_Data records_.
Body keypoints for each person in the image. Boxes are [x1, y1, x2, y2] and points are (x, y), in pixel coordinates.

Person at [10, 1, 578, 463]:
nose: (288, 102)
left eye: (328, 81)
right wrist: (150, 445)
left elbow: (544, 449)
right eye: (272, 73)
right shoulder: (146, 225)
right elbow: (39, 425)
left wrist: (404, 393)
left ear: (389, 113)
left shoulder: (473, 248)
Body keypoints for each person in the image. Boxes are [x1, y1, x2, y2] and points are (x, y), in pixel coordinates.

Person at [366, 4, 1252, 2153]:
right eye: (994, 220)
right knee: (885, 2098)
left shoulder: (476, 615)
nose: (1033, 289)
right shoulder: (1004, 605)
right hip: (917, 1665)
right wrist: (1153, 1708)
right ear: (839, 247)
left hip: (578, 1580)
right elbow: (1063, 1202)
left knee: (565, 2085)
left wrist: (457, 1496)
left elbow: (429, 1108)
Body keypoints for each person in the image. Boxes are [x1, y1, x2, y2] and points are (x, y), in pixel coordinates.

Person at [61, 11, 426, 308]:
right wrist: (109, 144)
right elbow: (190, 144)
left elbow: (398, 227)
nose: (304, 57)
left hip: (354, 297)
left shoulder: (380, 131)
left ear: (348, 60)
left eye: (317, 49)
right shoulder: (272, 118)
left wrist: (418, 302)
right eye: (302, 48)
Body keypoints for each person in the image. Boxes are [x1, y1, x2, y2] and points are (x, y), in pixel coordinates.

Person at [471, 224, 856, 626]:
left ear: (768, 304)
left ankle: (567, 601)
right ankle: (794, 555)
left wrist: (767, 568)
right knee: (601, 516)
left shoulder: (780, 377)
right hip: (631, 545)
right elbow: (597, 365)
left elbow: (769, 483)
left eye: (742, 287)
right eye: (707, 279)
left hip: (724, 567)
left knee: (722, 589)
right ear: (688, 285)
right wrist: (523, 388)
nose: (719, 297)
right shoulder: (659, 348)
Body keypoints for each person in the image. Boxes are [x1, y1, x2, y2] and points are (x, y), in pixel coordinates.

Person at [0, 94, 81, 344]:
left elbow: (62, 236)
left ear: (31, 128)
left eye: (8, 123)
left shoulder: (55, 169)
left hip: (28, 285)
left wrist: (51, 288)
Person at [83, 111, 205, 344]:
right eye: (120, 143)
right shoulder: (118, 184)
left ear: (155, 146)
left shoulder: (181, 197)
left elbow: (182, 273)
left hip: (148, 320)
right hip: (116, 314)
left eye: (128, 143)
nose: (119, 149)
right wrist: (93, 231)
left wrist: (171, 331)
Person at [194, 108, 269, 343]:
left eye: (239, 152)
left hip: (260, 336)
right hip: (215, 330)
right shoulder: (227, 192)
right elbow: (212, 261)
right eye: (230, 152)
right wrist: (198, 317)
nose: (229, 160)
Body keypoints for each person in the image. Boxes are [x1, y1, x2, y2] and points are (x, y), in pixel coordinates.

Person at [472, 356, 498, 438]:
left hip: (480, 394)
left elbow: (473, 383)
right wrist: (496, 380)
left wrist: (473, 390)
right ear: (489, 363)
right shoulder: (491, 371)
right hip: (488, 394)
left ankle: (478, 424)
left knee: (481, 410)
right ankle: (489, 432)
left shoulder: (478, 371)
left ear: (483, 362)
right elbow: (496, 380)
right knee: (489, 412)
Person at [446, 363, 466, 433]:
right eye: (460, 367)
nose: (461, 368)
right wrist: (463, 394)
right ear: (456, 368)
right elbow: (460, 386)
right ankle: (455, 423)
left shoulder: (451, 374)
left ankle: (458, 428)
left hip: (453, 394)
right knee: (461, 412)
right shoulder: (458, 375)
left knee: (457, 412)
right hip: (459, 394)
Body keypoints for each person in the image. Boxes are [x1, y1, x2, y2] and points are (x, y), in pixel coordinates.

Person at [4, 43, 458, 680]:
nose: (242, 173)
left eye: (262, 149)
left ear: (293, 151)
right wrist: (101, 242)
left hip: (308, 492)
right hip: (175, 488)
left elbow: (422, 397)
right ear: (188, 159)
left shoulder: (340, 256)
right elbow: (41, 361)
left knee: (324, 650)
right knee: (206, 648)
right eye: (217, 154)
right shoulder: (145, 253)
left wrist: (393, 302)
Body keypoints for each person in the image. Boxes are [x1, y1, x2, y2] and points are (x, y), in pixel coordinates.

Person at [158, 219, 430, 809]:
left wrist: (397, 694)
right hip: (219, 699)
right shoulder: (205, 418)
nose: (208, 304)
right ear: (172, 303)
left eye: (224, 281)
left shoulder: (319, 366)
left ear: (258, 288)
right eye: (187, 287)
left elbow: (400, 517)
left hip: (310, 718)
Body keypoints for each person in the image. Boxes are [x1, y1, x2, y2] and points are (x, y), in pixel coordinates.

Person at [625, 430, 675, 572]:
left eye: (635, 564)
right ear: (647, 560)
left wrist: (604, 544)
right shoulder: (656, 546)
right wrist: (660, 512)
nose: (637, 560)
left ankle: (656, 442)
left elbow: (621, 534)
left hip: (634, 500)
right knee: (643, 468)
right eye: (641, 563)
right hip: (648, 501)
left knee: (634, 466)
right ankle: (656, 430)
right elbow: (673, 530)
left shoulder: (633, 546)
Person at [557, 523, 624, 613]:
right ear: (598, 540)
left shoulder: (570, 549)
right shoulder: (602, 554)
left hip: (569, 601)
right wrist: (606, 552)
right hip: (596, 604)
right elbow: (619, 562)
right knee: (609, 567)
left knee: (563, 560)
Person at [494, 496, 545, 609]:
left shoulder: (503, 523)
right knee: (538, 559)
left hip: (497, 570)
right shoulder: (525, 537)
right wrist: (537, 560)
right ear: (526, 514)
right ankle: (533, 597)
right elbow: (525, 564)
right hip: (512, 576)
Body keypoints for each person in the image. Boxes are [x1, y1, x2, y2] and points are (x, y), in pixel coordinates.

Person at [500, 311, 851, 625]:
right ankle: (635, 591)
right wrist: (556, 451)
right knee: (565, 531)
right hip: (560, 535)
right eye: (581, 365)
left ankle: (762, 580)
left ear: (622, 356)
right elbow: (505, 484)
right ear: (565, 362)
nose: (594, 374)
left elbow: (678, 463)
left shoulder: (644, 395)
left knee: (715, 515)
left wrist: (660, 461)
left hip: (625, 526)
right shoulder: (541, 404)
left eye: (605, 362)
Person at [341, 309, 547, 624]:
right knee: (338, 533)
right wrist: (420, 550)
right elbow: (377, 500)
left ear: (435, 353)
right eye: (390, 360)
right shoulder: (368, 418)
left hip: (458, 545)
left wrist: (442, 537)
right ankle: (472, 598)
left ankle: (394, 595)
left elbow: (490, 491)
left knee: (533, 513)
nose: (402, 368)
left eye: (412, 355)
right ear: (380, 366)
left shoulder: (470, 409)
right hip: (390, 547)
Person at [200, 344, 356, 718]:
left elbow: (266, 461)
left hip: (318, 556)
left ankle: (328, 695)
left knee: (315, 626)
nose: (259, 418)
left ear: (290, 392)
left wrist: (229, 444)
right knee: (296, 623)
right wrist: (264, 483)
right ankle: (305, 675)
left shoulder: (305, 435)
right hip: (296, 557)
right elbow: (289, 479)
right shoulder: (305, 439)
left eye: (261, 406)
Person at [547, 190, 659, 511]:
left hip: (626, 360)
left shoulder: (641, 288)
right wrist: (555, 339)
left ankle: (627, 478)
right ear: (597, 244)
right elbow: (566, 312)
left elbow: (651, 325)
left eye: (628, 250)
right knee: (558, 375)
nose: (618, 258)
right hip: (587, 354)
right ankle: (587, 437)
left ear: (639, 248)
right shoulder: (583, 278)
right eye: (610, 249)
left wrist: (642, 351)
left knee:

_Aim of the exercise_.
The listing must be repeated in full, with nothing altered.

_Final answer_.
Body keypoints for each person in the image. Boxes are [x1, y1, x2, y2] and points are (x, y), in pixel coordinates.

Person at [10, 1, 578, 463]:
nose: (288, 102)
left eye: (328, 81)
right wrist: (150, 445)
left elbow: (544, 449)
right eye: (272, 73)
right shoulder: (146, 225)
right elbow: (39, 425)
left wrist: (404, 393)
left ear: (389, 113)
left shoulder: (473, 248)
Body keypoints for each person in the image. Boxes are [x1, y1, x2, y2] and points are (x, y), in pixel coordinates.

Person at [366, 4, 1252, 2153]:
right eye: (994, 220)
right knee: (885, 2098)
left shoulder: (476, 615)
nose: (1033, 289)
right shoulder: (1004, 605)
right hip: (917, 1665)
right wrist: (1153, 1708)
right ear: (839, 247)
left hip: (578, 1580)
right elbow: (1063, 1202)
left knee: (565, 2085)
left wrist: (457, 1496)
left elbow: (429, 1108)
Body keypoints for each person in the image. Boxes are [x1, y1, x2, y2] and points are (x, y), in pixel coordinates.

Person at [61, 11, 426, 308]:
right wrist: (109, 144)
right elbow: (190, 144)
left elbow: (398, 227)
nose: (304, 57)
left hip: (354, 297)
left shoulder: (380, 131)
left ear: (348, 60)
left eye: (317, 49)
right shoulder: (272, 118)
left wrist: (418, 302)
right eye: (302, 48)
Body keypoints for each person in the image. Boxes are [x1, y1, x2, y2] and points are (x, y), in pixel coordinates.

Person at [471, 224, 856, 626]:
left ear: (768, 304)
left ankle: (567, 601)
right ankle: (794, 555)
left wrist: (767, 568)
right knee: (601, 516)
left shoulder: (780, 377)
right hip: (631, 545)
right elbow: (597, 365)
left elbow: (769, 483)
left eye: (742, 287)
right eye: (707, 279)
left hip: (724, 567)
left knee: (722, 589)
right ear: (688, 285)
right wrist: (523, 388)
nose: (719, 297)
right shoulder: (659, 348)
Body keypoints for each person in the image. Boxes are [x1, y1, x2, y2] and points are (x, y), in pixel coordinates.

Person at [0, 94, 81, 344]:
left elbow: (62, 236)
left ear: (31, 128)
left eye: (8, 123)
left shoulder: (55, 169)
left hip: (28, 285)
left wrist: (51, 288)
Person at [83, 111, 205, 344]:
right eye: (120, 143)
right shoulder: (118, 184)
left ear: (155, 146)
left shoulder: (181, 197)
left elbow: (182, 273)
left hip: (148, 320)
right hip: (116, 314)
left eye: (128, 143)
nose: (119, 149)
right wrist: (93, 231)
left wrist: (171, 331)
Person at [194, 108, 269, 343]:
left eye: (239, 152)
left hip: (260, 336)
right hip: (215, 330)
right shoulder: (227, 192)
right elbow: (212, 261)
right eye: (230, 152)
right wrist: (198, 317)
nose: (229, 160)
Body keypoints for each person in the image. Boxes are [x1, y1, x2, y2] and points are (x, y), in pixel coordinates.

Person at [472, 356, 498, 438]:
left hip: (480, 394)
left elbow: (473, 383)
right wrist: (496, 380)
left wrist: (473, 390)
right ear: (489, 363)
right shoulder: (491, 371)
right hip: (488, 394)
left ankle: (478, 424)
left knee: (481, 410)
right ankle: (489, 432)
left shoulder: (478, 371)
left ear: (483, 362)
right elbow: (496, 380)
right knee: (489, 412)
Person at [446, 363, 466, 433]:
right eye: (460, 367)
nose: (461, 368)
right wrist: (463, 394)
right ear: (456, 368)
right elbow: (460, 386)
right ankle: (455, 423)
left shoulder: (451, 374)
left ankle: (458, 428)
left hip: (453, 394)
right knee: (461, 412)
right shoulder: (458, 375)
left knee: (457, 412)
right hip: (459, 394)
Body keypoints for each person in the image. Boxes are [x1, y1, x2, y2] and points are (x, y), in pixel coordinates.

Person at [4, 43, 458, 680]:
nose: (242, 173)
left eye: (262, 149)
left ear: (293, 151)
right wrist: (101, 242)
left hip: (308, 492)
right hip: (175, 488)
left elbow: (422, 397)
right ear: (188, 159)
left shoulder: (340, 256)
right elbow: (41, 361)
left knee: (324, 650)
right knee: (206, 648)
right eye: (217, 154)
right shoulder: (145, 253)
left wrist: (393, 302)
Body keypoints for each person in the image. Boxes are [x1, y1, x2, y2] and points are (x, y), in pixel coordinates.

Person at [158, 219, 430, 809]:
left wrist: (397, 694)
right hip: (219, 699)
right shoulder: (205, 418)
nose: (208, 304)
right ear: (172, 303)
left eye: (224, 281)
left shoulder: (319, 366)
left ear: (258, 288)
right eye: (187, 287)
left elbow: (400, 517)
left hip: (310, 718)
Body keypoints for each person in the image. Boxes are [x1, y1, x2, y2] and points are (x, y), in pixel coordinates.

Person at [625, 430, 675, 572]:
left eye: (635, 564)
right ear: (647, 560)
left wrist: (604, 544)
right shoulder: (656, 546)
right wrist: (660, 512)
nose: (637, 560)
left ankle: (656, 442)
left elbow: (621, 534)
left hip: (634, 500)
right knee: (643, 468)
right eye: (641, 563)
right hip: (648, 501)
left knee: (634, 466)
right ankle: (656, 430)
right elbow: (673, 530)
left shoulder: (633, 546)
Person at [557, 523, 624, 613]:
right ear: (598, 540)
left shoulder: (570, 549)
right shoulder: (602, 554)
left hip: (569, 601)
right wrist: (606, 552)
right hip: (596, 604)
right elbow: (619, 562)
right knee: (609, 567)
left knee: (563, 560)
Person at [494, 496, 545, 609]:
left shoulder: (503, 523)
right knee: (538, 559)
left hip: (497, 570)
right shoulder: (525, 537)
right wrist: (537, 560)
right ear: (526, 514)
right ankle: (533, 597)
right elbow: (525, 564)
right hip: (512, 576)
Body keypoints for each person in the image. Boxes are [x1, y1, x2, y2] and points are (x, y), in pixel coordinates.

Person at [500, 311, 851, 625]:
right ankle: (635, 591)
right wrist: (556, 451)
right knee: (565, 531)
right hip: (560, 535)
right eye: (581, 365)
left ankle: (762, 580)
left ear: (622, 356)
right elbow: (505, 484)
right ear: (565, 362)
nose: (594, 374)
left elbow: (678, 463)
left shoulder: (644, 395)
left knee: (715, 515)
left wrist: (660, 461)
left hip: (625, 526)
right shoulder: (541, 404)
left eye: (605, 362)
Person at [341, 309, 547, 624]:
right knee: (338, 533)
right wrist: (420, 550)
right elbow: (377, 500)
left ear: (435, 353)
right eye: (390, 360)
right shoulder: (368, 418)
left hip: (458, 545)
left wrist: (442, 537)
right ankle: (472, 598)
left ankle: (394, 595)
left elbow: (490, 491)
left knee: (533, 513)
nose: (402, 368)
left eye: (412, 355)
right ear: (380, 366)
left shoulder: (470, 409)
right hip: (390, 547)
Person at [200, 344, 356, 718]:
left elbow: (266, 461)
left hip: (318, 556)
left ankle: (328, 695)
left knee: (315, 626)
nose: (259, 418)
left ear: (290, 392)
left wrist: (229, 444)
right knee: (296, 623)
right wrist: (264, 483)
right ankle: (305, 675)
left shoulder: (305, 435)
right hip: (296, 557)
right elbow: (289, 479)
right shoulder: (305, 439)
left eye: (261, 406)
Person at [547, 190, 659, 511]:
left hip: (626, 360)
left shoulder: (641, 288)
right wrist: (555, 339)
left ankle: (627, 478)
right ear: (597, 244)
right elbow: (566, 312)
left elbow: (651, 325)
left eye: (628, 250)
right knee: (558, 375)
nose: (618, 258)
right hip: (587, 354)
right ankle: (587, 437)
left ear: (639, 248)
right shoulder: (583, 278)
right eye: (610, 249)
left wrist: (642, 351)
left knee:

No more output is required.